═══ SUPPLIED DATA
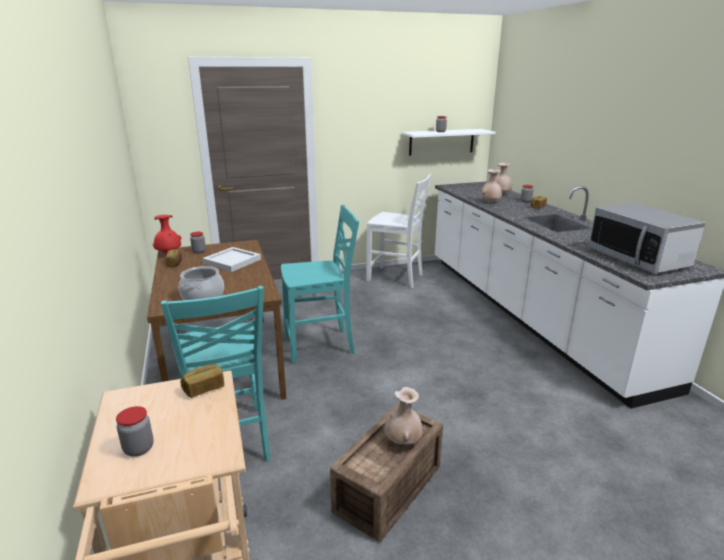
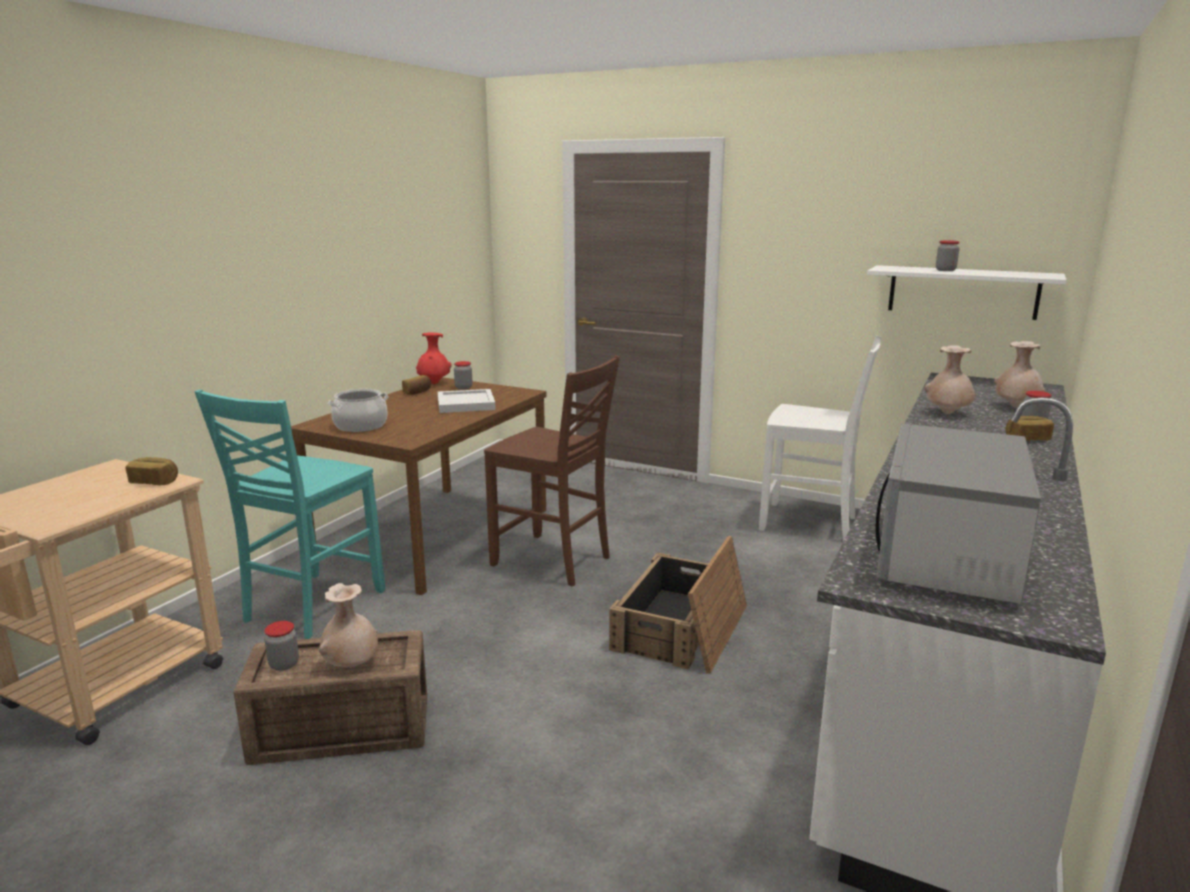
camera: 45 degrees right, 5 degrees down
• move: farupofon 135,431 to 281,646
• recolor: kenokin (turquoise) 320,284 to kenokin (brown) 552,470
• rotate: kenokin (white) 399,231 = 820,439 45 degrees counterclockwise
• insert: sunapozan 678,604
══════
- _WHAT TO WORK ON_: Which lines in the listing hold the word "kenokin"? Copy them out.

- _RESPONSE BOX_:
• recolor: kenokin (turquoise) 320,284 to kenokin (brown) 552,470
• rotate: kenokin (white) 399,231 = 820,439 45 degrees counterclockwise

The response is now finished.